Physicians draw on their unique skills, extensive experience, clinical judgment and the highest level of education and training in diagnosing and treating patients. A physician is the most capable and cost-effective leader in team-based models of health care delivery, in which each team member fills a clearly defined role based on his or her training and expertise.
Patients rely on physicians to direct the care they receive, and the Recovery Plan for America’s Physicians presses our AMA’s vigorous opposition to inappropriate scope of practice expansions by nonphysicians.
Every member of health care teams brings important skills to patient care, and nonphysicians made major contributions during the pandemic. That said, patient safety demands that we lift up physicians for their expertise as leaders of health care teams, and the AMA Scope of Practice Partnership with more than 100 national, state and specialty medical associations remains dedicated to that goal.
Prior authorization programs that insurers use to deny care and increase their own profits have grown out of control and must be right-sized. The AMA Recovery Plan for America’s Physicians will press the fight against this archaic process that delays necessary medical care and routinely causes patients to abandon treatment entirely—often with disastrous results.
I recall when prior authorization was focused on a few brand-new, high-cost medications or procedures. But when prescribing even a generic steroid cream invented in the 1960s to my dermatology patients started to involve several days of faxes, phone calls and appeals talking to health plan decision-makers who aren’t physicians and haven’t heard of the diseases I’m treating, it became clear to me that we had sunk to a new low.
Physician practices, faced with a growing burden from these overused, costly, and inefficient prior authorizations, are forced to devote substantial time and resources to get patients the evidence-based care they need. That time should be devoted to patient care, not wasteful paperwork and maddening arguments to get appropriate medications and procedures approved.
Widespread calls for prior authorization reform have largely been ignored, and sometimes actively opposed, by health insurers. That’s why the AMA is aggressively fighting and making progress in Congress and state legislatures, as well as pursuing a grassroots advocacy campaign, for the benefit of patients and physicians alike.
Addressing and alleviating physician burnout—an AMA priority for more than a decade—has never been more important than it is today. A projected physician shortage that existed before the pandemic has been exacerbated by COVID-19.

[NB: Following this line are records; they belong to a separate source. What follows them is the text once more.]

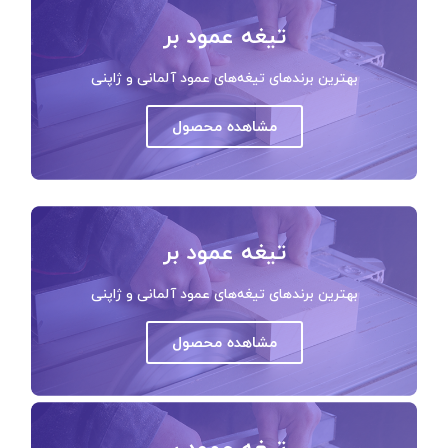
تیغه عمود بر
بهترین برندهای تیغه‌های عمود آلمانی و ژاپنی
مشاهده محصول
تیغه عمود بر
بهترین برندهای تیغه‌های عمود آلمانی و ژاپنی
مشاهده محصول
تیغه عمود بر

Reducing levels of burnout and overall job dissatisfaction that are driving these findings can be accomplished by removing barriers that leave physicians feeling powerless and wholly unable to do what they do best and what drew them to careers in medicine: caring for patients. Promoting physician well-being also means stripping away the stigma that surrounds mental illness and can deter physicians from seeking treatment for health issues for fear of licensing sanctions.
Physicians bravely answered the call and put everything on the line during the darkest days of this pandemic. They deserve more than our thanks and our gratitude. They deserve our most sincere effort to fight for the changes our health system desperately needs—for the betterment of both physicians and patients.